You’ll look at the interaction between disease, health and the environment. Though climate change, for instance, mosquitoes have spread disease to new places.
Another module will cover the practical skills for life scientists, include lab safety and risk assessments. You will carry out some research to put your knowledge into action.
Second year:
With six hours in the lab each week, you’ll begin to explore more challenging questions.
To experience the feel of a real scientific workplace, we’ll also get you to work as part of a team in a simulated pathology lab. You could be doing a cross-match on a blood type or determining the bacteria on a slide. You’ll also develop professional skills such as time management and project management.

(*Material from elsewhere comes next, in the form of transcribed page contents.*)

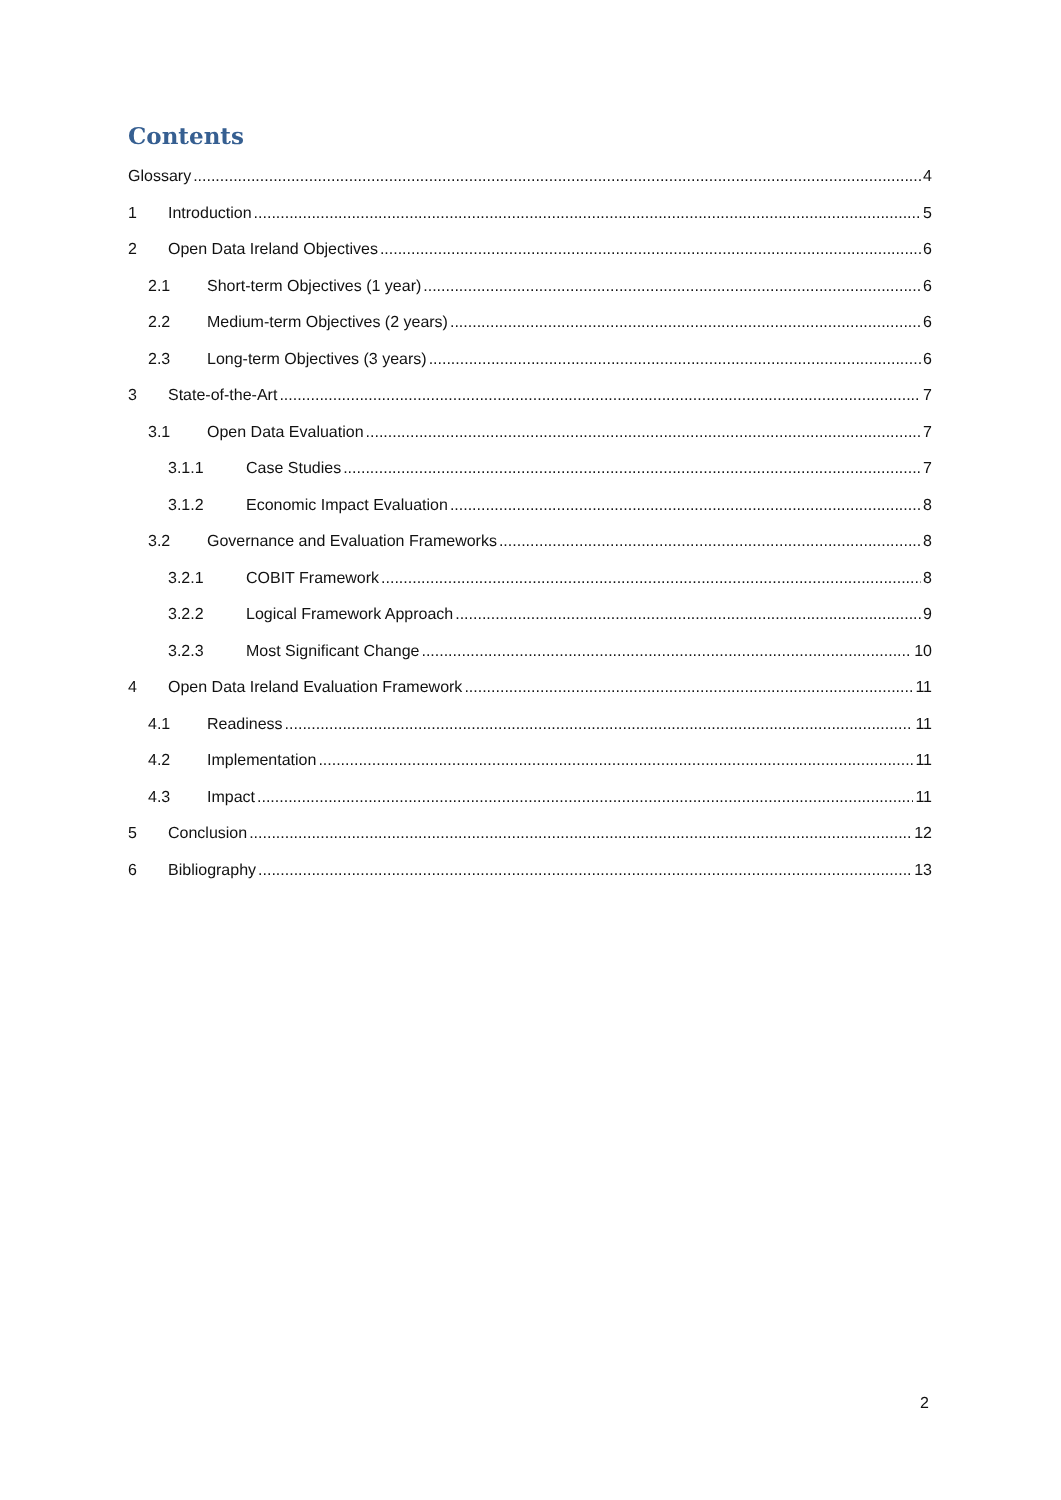Contents
Glossary 4
1 Introduction 5
2 Open Data Ireland Objectives 6
2.1 Short-term Objectives (1 year) 6
2.2 Medium-term Objectives (2 years) 6
2.3 Long-term Objectives (3 years) 6
3 State-of-the-Art 7
3.1 Open Data Evaluation 7
3.1.1 Case Studies 7
3.1.2 Economic Impact Evaluation 8
3.2 Governance and Evaluation Frameworks 8
3.2.1 COBIT Framework 8
3.2.2 Logical Framework Approach 9
3.2.3 Most Significant Change 10
4 Open Data Ireland Evaluation Framework 11
4.1 Readiness 11
4.2 Implementation 11
4.3 Impact 11
5 Conclusion 12
6 Bibliography 13
2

You’ll look at specific human diseases and how you detect and treat them. For one assignment, you’ll be given a patient’s history and diagnosis and will then piece together what happened.
Third year:
For diagnostic pathology, which brings together health and disease management, you’ll analyse case studies to reinforce your understanding and practise critical workplace skills.
We also cover current advances and bioethics. Science can pose huge ethical problems – are the risks, such as side-effects, worth the rewards? You could also be delving into vaccine challenges by studying data for measles outbreaks and vaccine rates.
You’ll complete an in-depth life science research project. It could anything from working on real cancer cells through to the role of AI in healthcare settings.
There are several optional modules as well, covering areas such as cancer biology and regenerative medicine and also immunotherapy.